● **Textauszug**:
________
Ulmen-Jause

Ulmen sind sehr zeitige Blüher. Die "Rustenblüte" fällt in die Zeit vor dem Laubaustrieb und selbst die beginnende Fruchtentwicklung geschieht noch im laublosen Zustand. Gut für die Freunde der Ulmen-Jause, denn so sind die geflügelten und dicht gedrängten Jungfrüchte leicht zu erkennen. Solange die häutigen Fruchtflügel noch ein zartes Gelbgrün aufweisen sind Ulmenfrüchte eine interessante Rohkost, die man gleich so vom Baum essen kann. Sie schmecken angenehm gemüseartig und da die Fruchtflügel keine Borsten oder derbe Haare haben, sind Ulmenfrüchte zu dieser Zeit wahre Gaumenstreichler. Jetzt noch. Die Jungfruchtzeit ist nämlich sehr kurz und schon bald werden die Fruchtflügel papierartig und die kleinen Fruchtnüsschen werden hart.
________
● **Aufgabe 1**: Gib aus dem Text über die Ulmen-Jause den Abschnitt von „Ulmen sind sehr“ bis „Fruchtnüsschen werden hart.“ wortgetreu wieder.
● **Aufgabe 2**: Setze den Text über die Ulmen-Jause im Anschluss an seinen letzten Satz fort.
Die folgende Auflistung stammt aus einer anderen Quelle.

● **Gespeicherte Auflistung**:
________
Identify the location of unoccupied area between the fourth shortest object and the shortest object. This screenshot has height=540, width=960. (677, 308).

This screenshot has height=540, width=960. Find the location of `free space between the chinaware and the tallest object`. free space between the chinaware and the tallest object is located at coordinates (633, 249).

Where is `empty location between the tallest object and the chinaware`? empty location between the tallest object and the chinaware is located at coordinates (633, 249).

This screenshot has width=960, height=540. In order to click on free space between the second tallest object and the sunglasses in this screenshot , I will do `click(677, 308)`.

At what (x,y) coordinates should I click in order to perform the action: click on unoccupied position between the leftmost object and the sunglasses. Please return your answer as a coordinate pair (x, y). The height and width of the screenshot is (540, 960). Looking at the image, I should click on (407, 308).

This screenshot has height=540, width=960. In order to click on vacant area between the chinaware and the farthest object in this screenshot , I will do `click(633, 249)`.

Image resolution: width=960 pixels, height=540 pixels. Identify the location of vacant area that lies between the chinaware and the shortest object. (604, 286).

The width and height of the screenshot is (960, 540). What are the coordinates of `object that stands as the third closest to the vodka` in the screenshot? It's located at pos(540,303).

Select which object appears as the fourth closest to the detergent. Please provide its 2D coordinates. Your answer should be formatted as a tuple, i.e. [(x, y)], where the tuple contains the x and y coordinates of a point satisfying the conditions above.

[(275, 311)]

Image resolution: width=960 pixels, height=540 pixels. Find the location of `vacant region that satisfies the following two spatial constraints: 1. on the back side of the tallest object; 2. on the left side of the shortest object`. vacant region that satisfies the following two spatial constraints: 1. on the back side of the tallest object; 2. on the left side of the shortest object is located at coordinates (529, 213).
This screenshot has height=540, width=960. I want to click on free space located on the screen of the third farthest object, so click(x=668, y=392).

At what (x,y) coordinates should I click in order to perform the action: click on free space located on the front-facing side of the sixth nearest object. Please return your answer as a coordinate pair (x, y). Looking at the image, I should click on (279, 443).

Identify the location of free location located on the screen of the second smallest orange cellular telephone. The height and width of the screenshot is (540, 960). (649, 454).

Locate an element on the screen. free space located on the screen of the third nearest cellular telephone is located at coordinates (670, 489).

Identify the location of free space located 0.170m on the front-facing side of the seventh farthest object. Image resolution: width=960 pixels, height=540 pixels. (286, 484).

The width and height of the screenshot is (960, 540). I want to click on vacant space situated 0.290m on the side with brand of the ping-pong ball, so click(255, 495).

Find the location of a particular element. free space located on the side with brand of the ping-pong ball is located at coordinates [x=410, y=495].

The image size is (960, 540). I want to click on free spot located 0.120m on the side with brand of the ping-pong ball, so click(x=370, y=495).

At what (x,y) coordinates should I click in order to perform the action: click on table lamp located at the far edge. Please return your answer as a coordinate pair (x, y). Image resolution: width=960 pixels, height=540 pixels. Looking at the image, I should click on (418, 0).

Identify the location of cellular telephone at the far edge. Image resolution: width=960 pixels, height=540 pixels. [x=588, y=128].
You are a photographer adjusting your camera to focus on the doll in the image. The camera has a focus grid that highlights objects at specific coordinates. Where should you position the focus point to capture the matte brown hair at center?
________
● **Lösung 1**:
Ulmen sind sehr zeitige Blüher. Die "Rustenblüte" fällt in die Zeit vor dem Laubaustrieb und selbst die beginnende Fruchtentwicklung geschieht noch im laublosen Zustand. Gut für die Freunde der Ulmen-Jause, denn so sind die geflügelten und dicht gedrängten Jungfrüchte leicht zu erkennen. Solange die häutigen Fruchtflügel noch ein zartes Gelbgrün aufweisen sind Ulmenfrüchte eine interessante Rohkost, die man gleich so vom Baum essen kann. Sie schmecken angenehm gemüseartig und da die Fruchtflügel keine Borsten oder derbe Haare haben, sind Ulmenfrüchte zu dieser Zeit wahre Gaumenstreichler. Jetzt noch. Die Jungfruchtzeit ist nämlich sehr kurz und schon bald werden die Fruchtflügel papierartig und die kleinen Fruchtnüsschen werden hart.

● **Lösung 2**:
Wer sich jetzt Sorgen macht, welche der drei heimischen Ulmen-Arten nun genießbar ist, kann sich entspannen, denn sowohl Berg-Ulme, als auch Feld- und Flatter-Ulme sind zur Ulmen-Jause gleichermaßen geeignet. In Niederösterreich ist übrigens der Name "Rüster" oder "Rusten" gebräuchlich, wie schon der Nordwiener Flurname "Rustenschacherallee" zeigt. Ulme ist sozusagen Botanikerhochdeutsch und leitet sich vom wissenschaftlichen Gattungsnamen Ulmus ab. Wohl bekomm's!